Howard Dean is more complex than I thought

By Jason Wojciechowski on July 31, 2003 at 5:46 AM

The NY Times has an interesting article on Dean and his candidacy. I had a picture of him as a pretty lefty guy, a typical Vermonter, but clearly I had no idea what I was talking about.

The article points out that Dean is actually fiscally conservative, and even draws strong support from the NRA (though it's basically only for saying that gun issues are state issues). I had been a little wary of Dean before, because I don't think he stands a snowball's chance of taking down George Bush in 2004 if he manages to win his primary. A political lifer like Al Gore got absolutely mangled by the Bush team, turning what should have been an easy victory for Gore into a shameful (for the way he just gave it up, that is) defeat. What kind of chance does a relative neophyte like Dean have?

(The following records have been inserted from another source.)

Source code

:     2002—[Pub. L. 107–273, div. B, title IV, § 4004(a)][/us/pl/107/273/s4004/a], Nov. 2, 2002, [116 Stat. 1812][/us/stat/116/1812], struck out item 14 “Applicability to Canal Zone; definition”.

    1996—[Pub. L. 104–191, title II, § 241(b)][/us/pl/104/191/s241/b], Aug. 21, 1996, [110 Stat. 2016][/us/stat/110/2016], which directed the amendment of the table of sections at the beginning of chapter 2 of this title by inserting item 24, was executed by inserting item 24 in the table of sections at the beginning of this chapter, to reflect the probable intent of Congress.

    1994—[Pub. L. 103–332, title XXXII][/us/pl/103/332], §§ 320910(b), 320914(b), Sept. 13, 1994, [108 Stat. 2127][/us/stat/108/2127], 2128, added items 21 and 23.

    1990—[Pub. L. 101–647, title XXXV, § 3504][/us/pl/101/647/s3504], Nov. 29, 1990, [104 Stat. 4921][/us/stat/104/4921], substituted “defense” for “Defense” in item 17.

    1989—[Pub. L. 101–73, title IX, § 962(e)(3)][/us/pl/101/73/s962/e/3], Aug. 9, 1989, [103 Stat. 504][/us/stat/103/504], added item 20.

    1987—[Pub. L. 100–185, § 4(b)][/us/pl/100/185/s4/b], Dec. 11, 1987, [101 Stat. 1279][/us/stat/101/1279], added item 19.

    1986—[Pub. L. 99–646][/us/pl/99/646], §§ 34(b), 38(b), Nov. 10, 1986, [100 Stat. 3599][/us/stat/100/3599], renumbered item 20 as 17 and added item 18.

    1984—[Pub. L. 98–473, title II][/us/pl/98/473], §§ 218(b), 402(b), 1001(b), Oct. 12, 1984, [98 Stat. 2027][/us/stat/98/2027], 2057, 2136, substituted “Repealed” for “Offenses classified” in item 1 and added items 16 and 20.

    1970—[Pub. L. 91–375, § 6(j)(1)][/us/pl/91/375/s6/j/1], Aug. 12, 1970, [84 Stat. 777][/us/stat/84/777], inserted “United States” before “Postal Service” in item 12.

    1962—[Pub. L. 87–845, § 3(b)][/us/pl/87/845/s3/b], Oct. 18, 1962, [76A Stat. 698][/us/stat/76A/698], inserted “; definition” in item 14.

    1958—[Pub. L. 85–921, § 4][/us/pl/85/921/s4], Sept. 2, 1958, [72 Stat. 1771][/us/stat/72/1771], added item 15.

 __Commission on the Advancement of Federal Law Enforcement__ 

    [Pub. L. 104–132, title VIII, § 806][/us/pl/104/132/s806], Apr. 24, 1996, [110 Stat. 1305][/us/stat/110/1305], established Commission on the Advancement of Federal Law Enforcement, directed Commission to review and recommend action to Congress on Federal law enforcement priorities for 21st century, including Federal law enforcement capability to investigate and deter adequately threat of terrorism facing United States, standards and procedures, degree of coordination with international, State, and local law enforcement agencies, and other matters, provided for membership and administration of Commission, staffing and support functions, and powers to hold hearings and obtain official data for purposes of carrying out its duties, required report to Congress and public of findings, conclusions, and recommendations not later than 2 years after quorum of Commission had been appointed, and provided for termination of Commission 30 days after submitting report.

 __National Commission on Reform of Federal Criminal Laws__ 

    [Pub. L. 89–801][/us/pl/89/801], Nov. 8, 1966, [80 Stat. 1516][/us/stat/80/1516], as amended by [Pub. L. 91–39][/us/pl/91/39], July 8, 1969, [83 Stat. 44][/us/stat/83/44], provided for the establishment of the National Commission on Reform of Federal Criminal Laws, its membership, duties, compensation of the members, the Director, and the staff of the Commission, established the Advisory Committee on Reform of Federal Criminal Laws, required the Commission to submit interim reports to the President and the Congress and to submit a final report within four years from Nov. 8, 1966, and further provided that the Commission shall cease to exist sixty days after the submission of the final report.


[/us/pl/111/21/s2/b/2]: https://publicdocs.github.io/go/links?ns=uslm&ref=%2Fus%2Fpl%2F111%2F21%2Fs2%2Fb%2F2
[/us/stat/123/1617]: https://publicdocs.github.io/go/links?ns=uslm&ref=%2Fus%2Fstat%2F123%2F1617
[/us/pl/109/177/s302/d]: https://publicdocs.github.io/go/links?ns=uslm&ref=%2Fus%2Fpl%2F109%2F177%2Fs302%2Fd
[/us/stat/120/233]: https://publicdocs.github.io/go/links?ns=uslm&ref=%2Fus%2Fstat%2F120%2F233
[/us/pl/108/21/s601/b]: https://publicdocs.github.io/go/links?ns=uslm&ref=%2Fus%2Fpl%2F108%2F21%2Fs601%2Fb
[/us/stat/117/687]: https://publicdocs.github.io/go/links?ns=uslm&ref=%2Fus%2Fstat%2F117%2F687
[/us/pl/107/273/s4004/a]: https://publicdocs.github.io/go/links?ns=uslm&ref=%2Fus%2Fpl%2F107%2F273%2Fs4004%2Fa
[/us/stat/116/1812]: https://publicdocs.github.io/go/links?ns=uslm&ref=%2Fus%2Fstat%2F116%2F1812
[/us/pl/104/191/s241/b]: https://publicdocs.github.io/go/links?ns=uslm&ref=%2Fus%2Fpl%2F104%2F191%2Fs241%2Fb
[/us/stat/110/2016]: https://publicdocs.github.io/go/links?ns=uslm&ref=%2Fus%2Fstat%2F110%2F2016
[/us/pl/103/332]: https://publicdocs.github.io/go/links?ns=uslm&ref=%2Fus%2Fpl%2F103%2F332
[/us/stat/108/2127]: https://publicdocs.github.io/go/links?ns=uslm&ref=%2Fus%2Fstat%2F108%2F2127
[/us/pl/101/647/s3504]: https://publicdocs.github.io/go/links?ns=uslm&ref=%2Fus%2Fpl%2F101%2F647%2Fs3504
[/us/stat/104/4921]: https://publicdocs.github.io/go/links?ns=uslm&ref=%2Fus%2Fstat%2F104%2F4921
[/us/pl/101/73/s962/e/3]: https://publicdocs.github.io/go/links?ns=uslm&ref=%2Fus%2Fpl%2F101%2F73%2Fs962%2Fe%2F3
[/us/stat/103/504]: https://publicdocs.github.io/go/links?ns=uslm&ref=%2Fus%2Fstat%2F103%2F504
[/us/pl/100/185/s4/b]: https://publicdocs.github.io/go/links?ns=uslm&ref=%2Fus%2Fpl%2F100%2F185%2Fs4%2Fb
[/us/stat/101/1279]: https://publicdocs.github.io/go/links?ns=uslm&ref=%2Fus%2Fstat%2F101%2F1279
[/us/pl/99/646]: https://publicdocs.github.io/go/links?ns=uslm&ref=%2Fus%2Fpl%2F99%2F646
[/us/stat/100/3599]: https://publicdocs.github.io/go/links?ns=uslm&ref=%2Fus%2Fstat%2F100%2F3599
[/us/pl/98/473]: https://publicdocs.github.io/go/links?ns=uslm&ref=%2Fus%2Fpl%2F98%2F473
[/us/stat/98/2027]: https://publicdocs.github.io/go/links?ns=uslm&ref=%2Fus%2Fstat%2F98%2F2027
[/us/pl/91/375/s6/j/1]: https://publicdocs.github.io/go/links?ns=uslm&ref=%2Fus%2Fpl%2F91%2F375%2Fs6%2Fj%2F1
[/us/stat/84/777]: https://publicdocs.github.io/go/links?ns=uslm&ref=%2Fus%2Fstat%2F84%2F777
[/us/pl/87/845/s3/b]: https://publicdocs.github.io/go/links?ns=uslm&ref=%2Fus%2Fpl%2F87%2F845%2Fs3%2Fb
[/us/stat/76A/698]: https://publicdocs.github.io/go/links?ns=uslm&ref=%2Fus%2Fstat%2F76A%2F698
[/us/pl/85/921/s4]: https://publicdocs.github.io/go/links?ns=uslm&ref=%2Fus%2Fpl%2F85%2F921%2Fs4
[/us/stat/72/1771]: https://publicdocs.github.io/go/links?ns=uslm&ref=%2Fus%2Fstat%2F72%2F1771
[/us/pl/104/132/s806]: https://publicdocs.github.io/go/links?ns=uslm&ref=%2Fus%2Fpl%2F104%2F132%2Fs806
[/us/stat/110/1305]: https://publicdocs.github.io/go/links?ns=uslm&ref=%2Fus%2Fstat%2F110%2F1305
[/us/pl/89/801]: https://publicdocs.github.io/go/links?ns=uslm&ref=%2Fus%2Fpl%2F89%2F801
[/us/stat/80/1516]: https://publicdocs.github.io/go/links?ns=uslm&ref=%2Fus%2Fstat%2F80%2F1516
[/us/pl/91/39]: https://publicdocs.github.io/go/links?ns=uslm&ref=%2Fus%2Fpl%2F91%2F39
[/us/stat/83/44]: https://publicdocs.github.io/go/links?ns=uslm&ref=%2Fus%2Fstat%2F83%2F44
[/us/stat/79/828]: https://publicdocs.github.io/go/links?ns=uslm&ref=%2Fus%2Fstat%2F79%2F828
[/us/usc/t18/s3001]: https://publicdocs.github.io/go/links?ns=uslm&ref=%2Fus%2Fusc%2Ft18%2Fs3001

I'm extremely willing to have a more centrist kind of Democrat in office so long as there is a Democrat in office in 2004. John Kerry may not have ever signed a bill supporting gay unions, but I trust Kerry and his team (and, lest we forget, his Heinz money) to be able to go toe-to-toe with Karl Rove, et al. It'd be nice to see a Vermont Democrat in our highest office, sure, but I don't think it's going to happen, and Massachusetts is the next best thing, isn't it?

Meanwhile, the article raises the question of whether Dean is peaking too early.
Can he keep creating more and more swell behind his candidacy, or will the wave break before it reaches shore? Whether it is or isn't, I wonder if we might ask the same questions about the attacks on Bush's war. New news seems to come out every day about intelligence documents and more soldiers dying and so forth, but can the anti-Bush crew keep up the steady pounding on the hawks, hoping driving his popularity into Bloomberg territory, right up through the election?

As a pessimist, I'm going to say no. I'm afraid that Bush will somehow manage to keep slithering out of these lies, keep hoodwinking 49% of the public, and maintain just enough popularity and just enough of a policy edge (because who doesn't like tax breaks?) to win in 2004. It may take more election-night highjinks from his family to pull it off, but the Supreme Court is still configured the way it was before, so there's no reason to think that the outcome would be any different.